LeetCode-Q46-Permutations

即为对给定的不含相同元素的数组进行全排列,并输出结果。

DFS解法:

def permute(self, nums):
    """
    :type nums: List[int]
    :rtype: List[List[int]]
    """
    def perm(res, s, nums, max):
        if len(s) == max:
            res.append(s)
        for i in xrange(len(nums)):
            temp = nums[:]
            ts = temp[i]
            temp.remove(temp[i])
            perm(res, s+[ts], temp, max)

    res = []
    perm(res, [], nums, len(nums))
    return res

参考Discuss的遍历解法:

原解法(Python解法中用时最短):基本思路为对原列表遍历,将下一个数插入已排好序列的每一个可能位置,如将3插入[1,2],有[3,1,2],[1,3,2],[1,2,3]所有情况。

def permute(self, nums):
    """
    :type nums: List[int]
    :rtype: List[List[int]]
    """

• • •

_任务说明_: 请将上面这段讲全排列的文段从“LeetCode-Q46-Permutations”到“res.append(s)”一字不差地抄录下来。

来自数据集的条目
• • •

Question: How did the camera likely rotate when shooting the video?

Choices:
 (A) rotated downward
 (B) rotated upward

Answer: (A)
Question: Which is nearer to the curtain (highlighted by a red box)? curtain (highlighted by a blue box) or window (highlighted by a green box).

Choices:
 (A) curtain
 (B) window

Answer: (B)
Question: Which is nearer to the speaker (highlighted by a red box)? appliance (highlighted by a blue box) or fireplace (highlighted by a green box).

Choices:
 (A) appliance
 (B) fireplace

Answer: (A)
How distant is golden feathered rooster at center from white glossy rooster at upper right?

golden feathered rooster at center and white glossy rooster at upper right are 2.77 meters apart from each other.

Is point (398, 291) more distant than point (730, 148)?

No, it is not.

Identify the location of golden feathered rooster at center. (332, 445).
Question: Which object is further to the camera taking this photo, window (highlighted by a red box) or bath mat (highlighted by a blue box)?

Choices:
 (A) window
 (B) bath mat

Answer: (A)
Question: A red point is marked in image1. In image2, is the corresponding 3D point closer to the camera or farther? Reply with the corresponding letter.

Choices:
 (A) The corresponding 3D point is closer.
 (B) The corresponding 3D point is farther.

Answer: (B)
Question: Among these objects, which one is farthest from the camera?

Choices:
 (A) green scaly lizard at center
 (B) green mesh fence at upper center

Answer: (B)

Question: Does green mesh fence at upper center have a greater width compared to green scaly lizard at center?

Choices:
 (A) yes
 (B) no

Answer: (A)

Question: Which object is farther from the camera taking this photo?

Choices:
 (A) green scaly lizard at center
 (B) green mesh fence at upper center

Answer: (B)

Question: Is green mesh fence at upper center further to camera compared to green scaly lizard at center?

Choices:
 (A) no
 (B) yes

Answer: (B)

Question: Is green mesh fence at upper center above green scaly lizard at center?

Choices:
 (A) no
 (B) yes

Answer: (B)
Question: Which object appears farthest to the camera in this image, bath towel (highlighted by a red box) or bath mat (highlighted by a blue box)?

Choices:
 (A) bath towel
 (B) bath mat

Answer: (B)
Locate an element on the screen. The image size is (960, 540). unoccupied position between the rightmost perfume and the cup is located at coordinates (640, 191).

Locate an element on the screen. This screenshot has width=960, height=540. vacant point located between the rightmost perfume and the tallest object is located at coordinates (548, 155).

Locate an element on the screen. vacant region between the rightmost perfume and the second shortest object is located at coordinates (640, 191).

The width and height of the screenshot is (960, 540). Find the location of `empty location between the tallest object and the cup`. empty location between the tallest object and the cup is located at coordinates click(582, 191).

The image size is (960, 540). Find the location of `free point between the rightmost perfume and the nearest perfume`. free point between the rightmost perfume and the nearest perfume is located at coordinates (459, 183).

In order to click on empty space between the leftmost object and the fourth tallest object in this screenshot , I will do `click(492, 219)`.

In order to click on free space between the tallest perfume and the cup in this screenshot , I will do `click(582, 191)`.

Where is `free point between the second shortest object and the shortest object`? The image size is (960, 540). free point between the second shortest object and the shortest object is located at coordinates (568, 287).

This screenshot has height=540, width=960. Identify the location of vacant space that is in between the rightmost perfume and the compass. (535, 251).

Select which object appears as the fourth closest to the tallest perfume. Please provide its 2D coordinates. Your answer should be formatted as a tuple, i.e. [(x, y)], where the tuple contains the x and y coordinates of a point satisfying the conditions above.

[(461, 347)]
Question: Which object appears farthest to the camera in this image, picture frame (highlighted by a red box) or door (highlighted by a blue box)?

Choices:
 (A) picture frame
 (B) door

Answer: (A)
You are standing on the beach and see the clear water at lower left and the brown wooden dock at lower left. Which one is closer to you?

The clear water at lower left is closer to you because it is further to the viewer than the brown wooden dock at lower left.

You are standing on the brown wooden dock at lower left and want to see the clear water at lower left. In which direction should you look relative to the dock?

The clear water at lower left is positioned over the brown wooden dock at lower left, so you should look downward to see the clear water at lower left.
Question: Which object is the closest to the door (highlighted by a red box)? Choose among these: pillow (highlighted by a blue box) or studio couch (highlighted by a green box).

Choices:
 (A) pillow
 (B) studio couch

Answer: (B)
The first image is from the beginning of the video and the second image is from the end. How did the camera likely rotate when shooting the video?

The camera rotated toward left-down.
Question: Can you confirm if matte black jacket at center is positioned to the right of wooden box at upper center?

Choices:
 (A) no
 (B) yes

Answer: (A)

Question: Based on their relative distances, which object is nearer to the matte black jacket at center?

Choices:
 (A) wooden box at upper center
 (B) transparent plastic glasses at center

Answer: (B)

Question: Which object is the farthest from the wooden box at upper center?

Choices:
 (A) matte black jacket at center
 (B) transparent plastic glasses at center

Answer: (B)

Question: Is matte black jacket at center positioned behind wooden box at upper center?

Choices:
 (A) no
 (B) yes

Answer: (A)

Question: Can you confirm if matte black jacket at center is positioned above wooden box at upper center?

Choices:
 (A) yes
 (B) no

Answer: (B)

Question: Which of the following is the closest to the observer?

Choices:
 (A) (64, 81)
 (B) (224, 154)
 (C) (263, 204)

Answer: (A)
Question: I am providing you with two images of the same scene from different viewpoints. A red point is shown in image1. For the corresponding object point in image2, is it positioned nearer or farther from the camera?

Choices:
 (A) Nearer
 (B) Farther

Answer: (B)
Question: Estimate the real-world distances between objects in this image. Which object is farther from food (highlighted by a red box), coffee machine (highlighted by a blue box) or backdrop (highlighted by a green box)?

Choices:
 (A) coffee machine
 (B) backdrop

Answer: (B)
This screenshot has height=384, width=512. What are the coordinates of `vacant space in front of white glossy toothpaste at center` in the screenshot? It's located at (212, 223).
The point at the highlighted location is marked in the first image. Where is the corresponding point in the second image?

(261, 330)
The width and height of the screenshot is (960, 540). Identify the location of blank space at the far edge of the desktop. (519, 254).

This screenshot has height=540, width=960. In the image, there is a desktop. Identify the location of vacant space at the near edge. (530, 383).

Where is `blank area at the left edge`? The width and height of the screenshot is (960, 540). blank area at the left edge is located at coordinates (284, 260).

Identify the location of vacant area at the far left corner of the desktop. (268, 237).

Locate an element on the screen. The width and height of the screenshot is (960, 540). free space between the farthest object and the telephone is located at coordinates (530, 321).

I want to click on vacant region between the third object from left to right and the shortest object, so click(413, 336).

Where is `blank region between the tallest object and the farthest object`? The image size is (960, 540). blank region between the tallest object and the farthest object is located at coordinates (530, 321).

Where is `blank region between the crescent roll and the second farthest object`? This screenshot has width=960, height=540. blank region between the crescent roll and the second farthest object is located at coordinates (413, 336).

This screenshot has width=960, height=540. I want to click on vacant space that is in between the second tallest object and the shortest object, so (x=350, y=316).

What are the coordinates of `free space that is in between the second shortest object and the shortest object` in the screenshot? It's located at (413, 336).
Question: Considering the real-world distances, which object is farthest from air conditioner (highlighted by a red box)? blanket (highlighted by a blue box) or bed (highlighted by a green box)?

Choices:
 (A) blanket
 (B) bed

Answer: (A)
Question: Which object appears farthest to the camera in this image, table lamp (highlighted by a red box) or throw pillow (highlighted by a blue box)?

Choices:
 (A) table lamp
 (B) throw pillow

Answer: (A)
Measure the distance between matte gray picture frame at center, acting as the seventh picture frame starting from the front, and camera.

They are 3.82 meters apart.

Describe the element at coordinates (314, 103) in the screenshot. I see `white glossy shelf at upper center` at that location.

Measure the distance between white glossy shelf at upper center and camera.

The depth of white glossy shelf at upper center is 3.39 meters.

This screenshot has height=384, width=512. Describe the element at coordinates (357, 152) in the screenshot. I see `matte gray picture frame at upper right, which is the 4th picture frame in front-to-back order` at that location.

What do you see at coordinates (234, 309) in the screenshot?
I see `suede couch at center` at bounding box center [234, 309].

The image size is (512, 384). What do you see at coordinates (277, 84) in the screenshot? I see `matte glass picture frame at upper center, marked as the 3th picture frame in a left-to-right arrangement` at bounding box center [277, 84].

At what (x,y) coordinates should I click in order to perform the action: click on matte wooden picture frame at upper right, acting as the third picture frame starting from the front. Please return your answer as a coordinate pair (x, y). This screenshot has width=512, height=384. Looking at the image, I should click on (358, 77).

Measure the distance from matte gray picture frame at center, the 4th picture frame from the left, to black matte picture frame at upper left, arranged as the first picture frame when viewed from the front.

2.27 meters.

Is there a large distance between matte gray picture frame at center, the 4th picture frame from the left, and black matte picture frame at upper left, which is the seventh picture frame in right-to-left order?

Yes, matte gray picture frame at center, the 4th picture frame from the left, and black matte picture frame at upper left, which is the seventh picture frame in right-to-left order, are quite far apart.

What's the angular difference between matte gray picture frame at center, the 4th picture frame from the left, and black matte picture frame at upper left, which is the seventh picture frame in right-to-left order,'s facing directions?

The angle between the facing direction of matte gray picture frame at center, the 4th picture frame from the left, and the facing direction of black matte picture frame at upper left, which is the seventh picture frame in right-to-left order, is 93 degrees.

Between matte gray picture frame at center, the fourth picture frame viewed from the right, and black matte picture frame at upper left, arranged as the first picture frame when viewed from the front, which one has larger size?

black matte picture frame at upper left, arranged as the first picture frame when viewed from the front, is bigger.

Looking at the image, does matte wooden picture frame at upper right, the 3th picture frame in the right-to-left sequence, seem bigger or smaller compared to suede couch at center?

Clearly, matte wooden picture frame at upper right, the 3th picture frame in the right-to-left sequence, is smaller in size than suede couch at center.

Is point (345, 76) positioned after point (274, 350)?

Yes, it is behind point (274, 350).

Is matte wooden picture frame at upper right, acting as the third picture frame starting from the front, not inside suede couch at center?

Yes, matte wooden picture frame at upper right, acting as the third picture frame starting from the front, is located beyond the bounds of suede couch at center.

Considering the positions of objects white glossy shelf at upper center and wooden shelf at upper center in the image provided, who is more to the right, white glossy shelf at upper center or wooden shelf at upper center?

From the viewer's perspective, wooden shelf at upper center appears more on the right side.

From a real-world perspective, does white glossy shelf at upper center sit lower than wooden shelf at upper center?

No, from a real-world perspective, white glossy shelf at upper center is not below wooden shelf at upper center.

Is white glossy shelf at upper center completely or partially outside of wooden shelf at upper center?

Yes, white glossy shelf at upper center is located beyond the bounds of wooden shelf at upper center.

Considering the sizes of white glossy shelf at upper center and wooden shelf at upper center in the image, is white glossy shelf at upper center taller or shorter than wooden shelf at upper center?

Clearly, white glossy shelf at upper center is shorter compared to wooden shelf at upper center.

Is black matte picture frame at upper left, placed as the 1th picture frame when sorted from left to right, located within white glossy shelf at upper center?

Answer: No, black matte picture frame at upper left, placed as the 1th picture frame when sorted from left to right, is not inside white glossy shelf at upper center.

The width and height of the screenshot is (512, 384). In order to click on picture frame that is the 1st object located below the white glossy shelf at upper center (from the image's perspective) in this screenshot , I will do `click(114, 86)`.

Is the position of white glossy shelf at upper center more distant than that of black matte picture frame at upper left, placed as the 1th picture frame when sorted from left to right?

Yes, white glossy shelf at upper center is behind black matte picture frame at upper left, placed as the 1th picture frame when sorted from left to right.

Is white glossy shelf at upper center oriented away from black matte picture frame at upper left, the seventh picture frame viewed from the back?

• • •

_本题回答_:
LeetCode-Q46-Permutations

即为对给定的不含相同元素的数组进行全排列,并输出结果。

DFS解法:

def permute(self, nums):
    """
    :type nums: List[int]
    :rtype: List[List[int]]
    """
    def perm(res, s, nums, max):
        if len(s) == max:
            res.append(s)